Concerns about emotional development helped persuade Molly Murphy to give her daughter Elizabeth an additional year in preschool, even though she turned 5 last September.

“She had friends going to kindergarten last year, and they separated from their mothers more easily,” said Murphy, an attorney in Los Angeles. “She would have been really overwhelmed, and I’m afraid it would have taken more time to undo that damage. … I think she will have a lot more confidence being older.”

Educators agree that social skills can be just as important as academic skills. In a study published by the National Center for Education Statistics in 1995, kindergarten teachers said that being able to recite the alphabet or count to 20 was impressive but less important than being able to communicate one’s needs, share with others or show enthusiasm and curiosity for new activities.

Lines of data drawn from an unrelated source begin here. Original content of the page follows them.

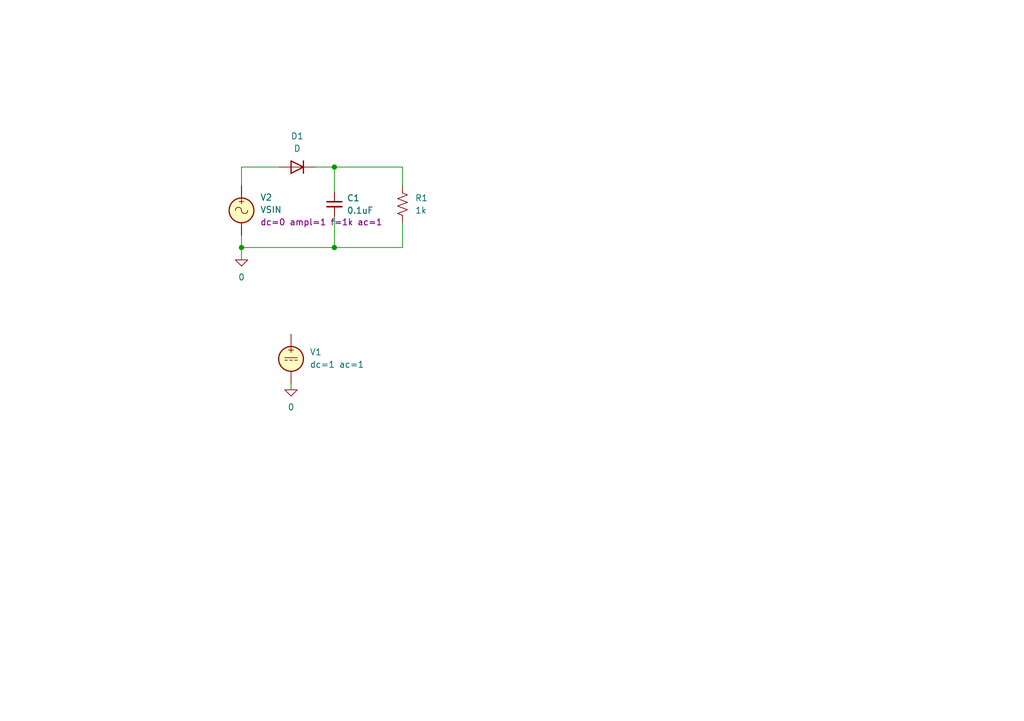
<source format=kicad_sch>
(kicad_sch
	(version 20250114)
	(generator "eeschema")
	(generator_version "9.0")
	(uuid "b3d630f6-3ac9-4ade-ac6a-b1b1d5c02435")
	(paper "A5")
	
	(junction
		(at 68.58 50.8)
		(diameter 0)
		(color 0 0 0 0)
		(uuid "07a7f621-a789-4686-b490-63a72d10a945")
	)
	(junction
		(at 68.58 34.29)
		(diameter 0)
		(color 0 0 0 0)
		(uuid "8814d172-34fd-46c3-8050-6a21e06808d4")
	)
	(junction
		(at 49.53 50.8)
		(diameter 0)
		(color 0 0 0 0)
		(uuid "9454b254-8028-4fb9-8e71-0f31fbed7a80")
	)
	(wire
		(pts
			(xy 82.55 38.1) (xy 82.55 34.29)
		)
		(stroke
			(width 0)
			(type default)
		)
		(uuid "0485f41e-2976-4381-9fba-cb9fd4d6dbce")
	)
	(wire
		(pts
			(xy 68.58 44.45) (xy 68.58 50.8)
		)
		(stroke
			(width 0)
			(type default)
		)
		(uuid "27ef5b37-a321-4b9c-849b-2da546a8015f")
	)
	(wire
		(pts
			(xy 68.58 39.37) (xy 68.58 34.29)
		)
		(stroke
			(width 0)
			(type default)
		)
		(uuid "29ea6420-19bb-4d33-bfc1-79a737805b98")
	)
	(wire
		(pts
			(xy 82.55 50.8) (xy 82.55 45.72)
		)
		(stroke
			(width 0)
			(type default)
		)
		(uuid "2c4df545-c3d2-437f-9f75-e722a9867ab9")
	)
	(wire
		(pts
			(xy 68.58 50.8) (xy 82.55 50.8)
		)
		(stroke
			(width 0)
			(type default)
		)
		(uuid "32cca7e3-6140-453d-8c9c-c0b2dab8f565")
	)
	(wire
		(pts
			(xy 49.53 50.8) (xy 49.53 53.34)
		)
		(stroke
			(width 0)
			(type default)
		)
		(uuid "464c7b56-bc6c-45e3-a016-023a656f0444")
	)
	(wire
		(pts
			(xy 59.69 78.74) (xy 59.69 80.01)
		)
		(stroke
			(width 0)
			(type default)
		)
		(uuid "6f824b83-7527-4481-8c1b-fdd552398200")
	)
	(wire
		(pts
			(xy 82.55 34.29) (xy 68.58 34.29)
		)
		(stroke
			(width 0)
			(type default)
		)
		(uuid "769f5877-6ab6-4eb3-b51d-8e6356c123bb")
	)
	(wire
		(pts
			(xy 68.58 34.29) (xy 64.77 34.29)
		)
		(stroke
			(width 0)
			(type default)
		)
		(uuid "bd9d0962-5e83-4d6c-a39d-bfc5752b8c8e")
	)
	(wire
		(pts
			(xy 57.15 34.29) (xy 49.53 34.29)
		)
		(stroke
			(width 0)
			(type default)
		)
		(uuid "c32ce469-502e-44fa-ae41-3672166be551")
	)
	(wire
		(pts
			(xy 49.53 34.29) (xy 49.53 38.1)
		)
		(stroke
			(width 0)
			(type default)
		)
		(uuid "c884dc67-bdb2-498e-88ad-d5b4684590e7")
	)
	(wire
		(pts
			(xy 49.53 48.26) (xy 49.53 50.8)
		)
		(stroke
			(width 0)
			(type default)
		)
		(uuid "e4e1b340-3247-428a-9c89-b5d90fb2ff89")
	)
	(wire
		(pts
			(xy 49.53 50.8) (xy 68.58 50.8)
		)
		(stroke
			(width 0)
			(type default)
		)
		(uuid "fb13de88-fad8-46c6-b380-24b2bbdeed98")
	)
	(symbol
		(lib_id "Simulation_SPICE:0")
		(at 49.53 53.34 0)
		(unit 1)
		(exclude_from_sim no)
		(in_bom yes)
		(on_board yes)
		(dnp no)
		(uuid "04aeb753-e9b5-40da-9e64-fec604b13c45")
		(property "Reference" "#GND01"
			(at 49.53 58.42 0)
			(effects
				(font
					(size 1.27 1.27)
				)
				(hide yes)
			)
		)
		(property "Value" "0"
			(at 49.53 56.896 0)
			(effects
				(font
					(size 1.27 1.27)
				)
			)
		)
		(property "Footprint" ""
			(at 49.53 53.34 0)
			(effects
				(font
					(size 1.27 1.27)
				)
				(hide yes)
			)
		)
		(property "Datasheet" "https://ngspice.sourceforge.io/docs/ngspice-html-manual/manual.xhtml#subsec_Circuit_elements__device"
			(at 49.53 63.5 0)
			(effects
				(font
					(size 1.27 1.27)
				)
				(hide yes)
			)
		)
		(property "Description" "0V reference potential for simulation"
			(at 49.53 60.96 0)
			(effects
				(font
					(size 1.27 1.27)
				)
				(hide yes)
			)
		)
		(pin "1"
			(uuid "1e28be6d-8773-4598-9779-1b671721095d")
		)
		(instances
			(project ""
				(path "/b3d630f6-3ac9-4ade-ac6a-b1b1d5c02435"
					(reference "#GND01")
					(unit 1)
				)
			)
		)
	)
	(symbol
		(lib_id "Simulation_SPICE:VDC")
		(at 59.69 73.66 0)
		(unit 1)
		(exclude_from_sim no)
		(in_bom yes)
		(on_board yes)
		(dnp no)
		(uuid "3deea2c8-4ed9-4772-bd74-edbcbc4080cc")
		(property "Reference" "V1"
			(at 63.5 72.2601 0)
			(effects
				(font
					(size 1.27 1.27)
				)
				(justify left)
			)
		)
		(property "Value" "dc=1 ac=1"
			(at 63.5 74.8001 0)
			(effects
				(font
					(size 1.27 1.27)
				)
				(justify left)
			)
		)
		(property "Footprint" ""
			(at 59.69 73.66 0)
			(effects
				(font
					(size 1.27 1.27)
				)
				(hide yes)
			)
		)
		(property "Datasheet" "https://ngspice.sourceforge.io/docs/ngspice-html-manual/manual.xhtml#sec_Independent_Sources_for"
			(at 59.69 73.66 0)
			(effects
				(font
					(size 1.27 1.27)
				)
				(hide yes)
			)
		)
		(property "Description" "Voltage source, DC"
			(at 59.69 73.66 0)
			(effects
				(font
					(size 1.27 1.27)
				)
				(hide yes)
			)
		)
		(property "Sim.Pins" "1=+ 2=-"
			(at 59.69 73.66 0)
			(effects
				(font
					(size 1.27 1.27)
				)
				(hide yes)
			)
		)
		(property "Sim.Type" "DC"
			(at 59.69 73.66 0)
			(effects
				(font
					(size 1.27 1.27)
				)
				(hide yes)
			)
		)
		(property "Sim.Device" "V"
			(at 59.69 73.66 0)
			(effects
				(font
					(size 1.27 1.27)
				)
				(justify left)
				(hide yes)
			)
		)
		(pin "1"
			(uuid "dc3daad4-87b7-42aa-8227-ae8a6682daee")
		)
		(pin "2"
			(uuid "19bfec6b-a21a-4fbc-b1d4-251c1dff8983")
		)
		(instances
			(project ""
				(path "/b3d630f6-3ac9-4ade-ac6a-b1b1d5c02435"
					(reference "V1")
					(unit 1)
				)
			)
		)
	)
	(symbol
		(lib_id "Device:C_Small")
		(at 68.58 41.91 0)
		(unit 1)
		(exclude_from_sim no)
		(in_bom yes)
		(on_board yes)
		(dnp no)
		(fields_autoplaced yes)
		(uuid "432f894b-9ccf-4a51-b4a5-fab36077ff31")
		(property "Reference" "C1"
			(at 71.12 40.6462 0)
			(effects
				(font
					(size 1.27 1.27)
				)
				(justify left)
			)
		)
		(property "Value" "0.1uF"
			(at 71.12 43.1862 0)
			(effects
				(font
					(size 1.27 1.27)
				)
				(justify left)
			)
		)
		(property "Footprint" ""
			(at 68.58 41.91 0)
			(effects
				(font
					(size 1.27 1.27)
				)
				(hide yes)
			)
		)
		(property "Datasheet" "~"
			(at 68.58 41.91 0)
			(effects
				(font
					(size 1.27 1.27)
				)
				(hide yes)
			)
		)
		(property "Description" "Unpolarized capacitor, small symbol"
			(at 68.58 41.91 0)
			(effects
				(font
					(size 1.27 1.27)
				)
				(hide yes)
			)
		)
		(pin "1"
			(uuid "3cabed5d-169a-4c3c-988f-e950280a5c3e")
		)
		(pin "2"
			(uuid "87e7ed28-d6be-4a8d-89bc-3121c02bacc7")
		)
		(instances
			(project ""
				(path "/b3d630f6-3ac9-4ade-ac6a-b1b1d5c02435"
					(reference "C1")
					(unit 1)
				)
			)
		)
	)
	(symbol
		(lib_id "Simulation_SPICE:0")
		(at 59.69 80.01 0)
		(unit 1)
		(exclude_from_sim no)
		(in_bom yes)
		(on_board yes)
		(dnp no)
		(uuid "69823a91-3ff1-421a-b3f1-83f07b0aacec")
		(property "Reference" "#GND02"
			(at 59.69 85.09 0)
			(effects
				(font
					(size 1.27 1.27)
				)
				(hide yes)
			)
		)
		(property "Value" "0"
			(at 59.69 83.566 0)
			(effects
				(font
					(size 1.27 1.27)
				)
			)
		)
		(property "Footprint" ""
			(at 59.69 80.01 0)
			(effects
				(font
					(size 1.27 1.27)
				)
				(hide yes)
			)
		)
		(property "Datasheet" "https://ngspice.sourceforge.io/docs/ngspice-html-manual/manual.xhtml#subsec_Circuit_elements__device"
			(at 59.69 90.17 0)
			(effects
				(font
					(size 1.27 1.27)
				)
				(hide yes)
			)
		)
		(property "Description" "0V reference potential for simulation"
			(at 59.69 87.63 0)
			(effects
				(font
					(size 1.27 1.27)
				)
				(hide yes)
			)
		)
		(pin "1"
			(uuid "35f8f4b0-3a69-4435-bbc2-1a83919c9686")
		)
		(instances
			(project "spice-hello-world"
				(path "/b3d630f6-3ac9-4ade-ac6a-b1b1d5c02435"
					(reference "#GND02")
					(unit 1)
				)
			)
		)
	)
	(symbol
		(lib_id "Simulation_SPICE:D")
		(at 60.96 34.29 180)
		(unit 1)
		(exclude_from_sim no)
		(in_bom yes)
		(on_board yes)
		(dnp no)
		(fields_autoplaced yes)
		(uuid "84cf2e33-e523-4a6e-9908-04388f47eafd")
		(property "Reference" "D1"
			(at 60.96 27.94 0)
			(effects
				(font
					(size 1.27 1.27)
				)
			)
		)
		(property "Value" "D"
			(at 60.96 30.48 0)
			(effects
				(font
					(size 1.27 1.27)
				)
			)
		)
		(property "Footprint" ""
			(at 60.96 34.29 0)
			(effects
				(font
					(size 1.27 1.27)
				)
				(hide yes)
			)
		)
		(property "Datasheet" "https://ngspice.sourceforge.io/docs/ngspice-html-manual/manual.xhtml#cha_DIODEs"
			(at 60.96 34.29 0)
			(effects
				(font
					(size 1.27 1.27)
				)
				(hide yes)
			)
		)
		(property "Description" "Diode for simulation or PCB"
			(at 60.96 34.29 0)
			(effects
				(font
					(size 1.27 1.27)
				)
				(hide yes)
			)
		)
		(property "Sim.Device" "D"
			(at 60.96 34.29 0)
			(effects
				(font
					(size 1.27 1.27)
				)
				(hide yes)
			)
		)
		(property "Sim.Pins" "1=K 2=A"
			(at 60.96 34.29 0)
			(effects
				(font
					(size 1.27 1.27)
				)
				(hide yes)
			)
		)
		(property "Sim.Params" "rs=50m cjo=10p"
			(at 60.96 34.29 0)
			(effects
				(font
					(size 1.27 1.27)
				)
				(hide yes)
			)
		)
		(pin "1"
			(uuid "e053c705-68c4-4110-8b92-3da82db01c1f")
		)
		(pin "2"
			(uuid "626513ee-2b98-40c2-b9c3-a52e1cfc1e03")
		)
		(instances
			(project ""
				(path "/b3d630f6-3ac9-4ade-ac6a-b1b1d5c02435"
					(reference "D1")
					(unit 1)
				)
			)
		)
	)
	(symbol
		(lib_id "Simulation_SPICE:VSIN")
		(at 49.53 43.18 0)
		(unit 1)
		(exclude_from_sim no)
		(in_bom yes)
		(on_board yes)
		(dnp no)
		(fields_autoplaced yes)
		(uuid "ae7f5318-ea99-4812-b968-d6b3044c73dd")
		(property "Reference" "V2"
			(at 53.34 40.5101 0)
			(effects
				(font
					(size 1.27 1.27)
				)
				(justify left)
			)
		)
		(property "Value" "VSIN"
			(at 53.34 43.0501 0)
			(effects
				(font
					(size 1.27 1.27)
				)
				(justify left)
			)
		)
		(property "Footprint" ""
			(at 49.53 43.18 0)
			(effects
				(font
					(size 1.27 1.27)
				)
				(hide yes)
			)
		)
		(property "Datasheet" "https://ngspice.sourceforge.io/docs/ngspice-html-manual/manual.xhtml#sec_Independent_Sources_for"
			(at 49.53 43.18 0)
			(effects
				(font
					(size 1.27 1.27)
				)
				(hide yes)
			)
		)
		(property "Description" "Voltage source, sinusoidal"
			(at 49.53 43.18 0)
			(effects
				(font
					(size 1.27 1.27)
				)
				(hide yes)
			)
		)
		(property "Sim.Pins" "1=+ 2=-"
			(at 49.53 43.18 0)
			(effects
				(font
					(size 1.27 1.27)
				)
				(hide yes)
			)
		)
		(property "Sim.Params" "dc=0 ampl=1 f=1k ac=1"
			(at 53.34 45.5901 0)
			(effects
				(font
					(size 1.27 1.27)
				)
				(justify left)
			)
		)
		(property "Sim.Type" "SIN"
			(at 49.53 43.18 0)
			(effects
				(font
					(size 1.27 1.27)
				)
				(hide yes)
			)
		)
		(property "Sim.Device" "V"
			(at 49.53 43.18 0)
			(effects
				(font
					(size 1.27 1.27)
				)
				(justify left)
				(hide yes)
			)
		)
		(pin "1"
			(uuid "5df24880-9627-447b-bc22-666a6e32f9da")
		)
		(pin "2"
			(uuid "a43353ce-0b17-42ce-be33-dec5a58ab586")
		)
		(instances
			(project ""
				(path "/b3d630f6-3ac9-4ade-ac6a-b1b1d5c02435"
					(reference "V2")
					(unit 1)
				)
			)
		)
	)
	(symbol
		(lib_id "Device:R_US")
		(at 82.55 41.91 0)
		(unit 1)
		(exclude_from_sim no)
		(in_bom yes)
		(on_board yes)
		(dnp no)
		(fields_autoplaced yes)
		(uuid "ff9df410-359a-42a4-821b-dd2a4e1b7581")
		(property "Reference" "R1"
			(at 85.09 40.6399 0)
			(effects
				(font
					(size 1.27 1.27)
				)
				(justify left)
			)
		)
		(property "Value" "1k"
			(at 85.09 43.1799 0)
			(effects
				(font
					(size 1.27 1.27)
				)
				(justify left)
			)
		)
		(property "Footprint" ""
			(at 83.566 42.164 90)
			(effects
				(font
					(size 1.27 1.27)
				)
				(hide yes)
			)
		)
		(property "Datasheet" "~"
			(at 82.55 41.91 0)
			(effects
				(font
					(size 1.27 1.27)
				)
				(hide yes)
			)
		)
		(property "Description" "Resistor, US symbol"
			(at 82.55 41.91 0)
			(effects
				(font
					(size 1.27 1.27)
				)
				(hide yes)
			)
		)
		(pin "2"
			(uuid "bd1b5f81-5254-402d-9421-840941221b9f")
		)
		(pin "1"
			(uuid "1260623e-ea33-4e2c-ae08-8a6619295c5b")
		)
		(instances
			(project ""
				(path "/b3d630f6-3ac9-4ade-ac6a-b1b1d5c02435"
					(reference "R1")
					(unit 1)
				)
			)
		)
	)
	(sheet_instances
		(path "/"
			(page "1")
		)
	)
	(embedded_fonts no)
)

</source>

Children who aren’t socially or emotionally prepared may struggle at times, and being held back for a year can enable them to grow in ways that can’t be taught, said Christine Friedman, who teachers kindergarten at Sinai Akiba Academy in West Los Angeles.

“Kids need to have experiences in order to understand how to relate to people, how to have conflict and resolve it, how to share,” she said. If children are lacking those experiences, it can lead to problems in the classroom.


Even so, considering that children’s development is individual, Kagan favors putting kids into kindergarten as soon as the law says they are old enough to be there. Being in school, she said, provides children with rich opportunities to learn and grow — not to mention the fact that the cost of daycare or preschool precludes some parents from even having a choice.

“I am a strong opponent of this notion of keeping kids out until they are ‘ready,’” she said. “All children present different readiness profiles — there is not one profile.”